The only cause she could assign was that Joe, "had helped Mr.Todd's gardener to cut down the old hawthorn tree on the lawn; and there's them that says that's a very bad thing to do;" adding how she "fleeched him not to touch it, but the master he offered him six shillings if he'd help in the job, for the other men refused." The same belief prevails in Brittany, where it is also "held unsafe to gather even a leaf from certain old and solitary thorns, which grow in sheltered hollows of the moorland, and are the fairies' trysting-places."[6] Then there is the mistletoe, which, like the hazel and the white-thorn, was also supposed to be the embodiment of lightning; and in consequence of its mythical character held an exalted place in the botanical world.
As a lightning-plant, we seem to have the key to its symbolical nature, in the circumstance that its branch is forked.

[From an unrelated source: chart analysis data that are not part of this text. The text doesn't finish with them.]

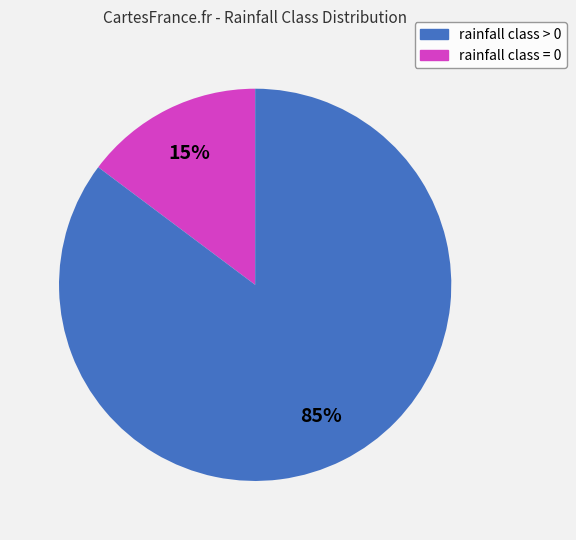

Does rainfall class > 0 represent more than half of the total?

No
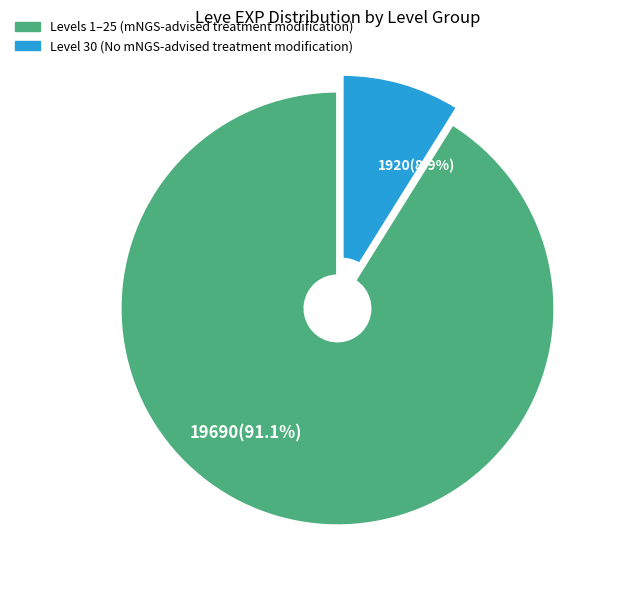

Rank the categories by value from highest to lowest.

19690(91.1%), 1920(8.9%)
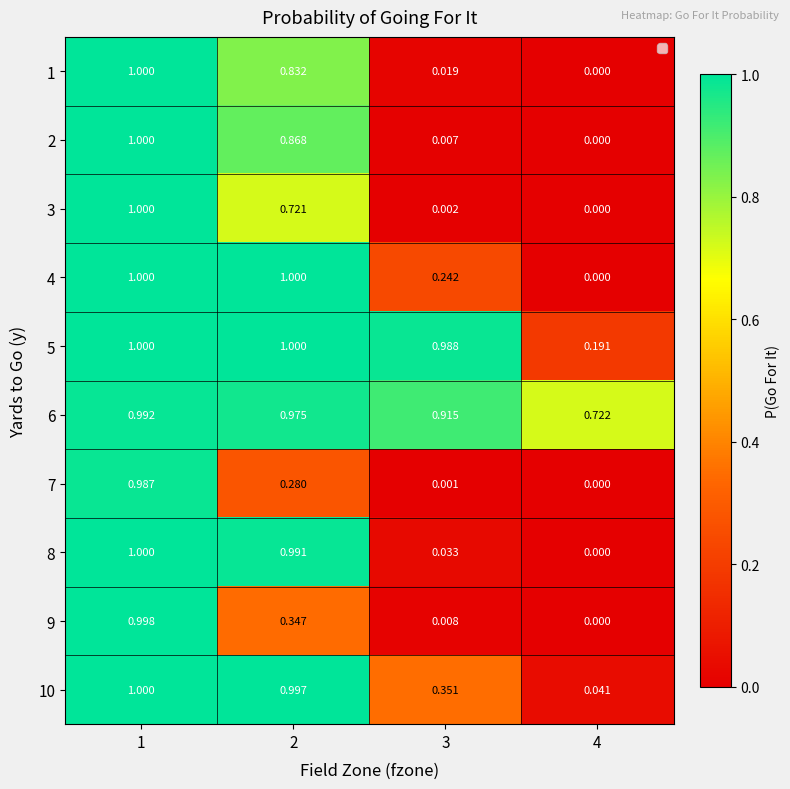

Is the value of 3 at 4 greater than the value of 4 at 2?

No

On the same principle, it is worthy of note, as Mr.Fiske remarks[7] that, "the Hindu commentators of the Veda certainly lay great stress on the fact that the palasa is trident-leaved." We have already pointed out, too, how the red colour of a flower, as in the case of the berries of the mountain-ash, was apparently sufficient to determine the association of ideas.

The Swiss name for mistletoe, _donnerbesen_, "thunder besom," illustrates its divine origin, on account of which it was supposed to protect the homestead from fire, and hence in Sweden it has long been suspended in farm-houses, like the mountain-ash in Scotland.

But its virtues are by no means limited, for like all lightning-plants its potency is displayed in a variety of ways, its healing properties having from a remote period been in the highest repute.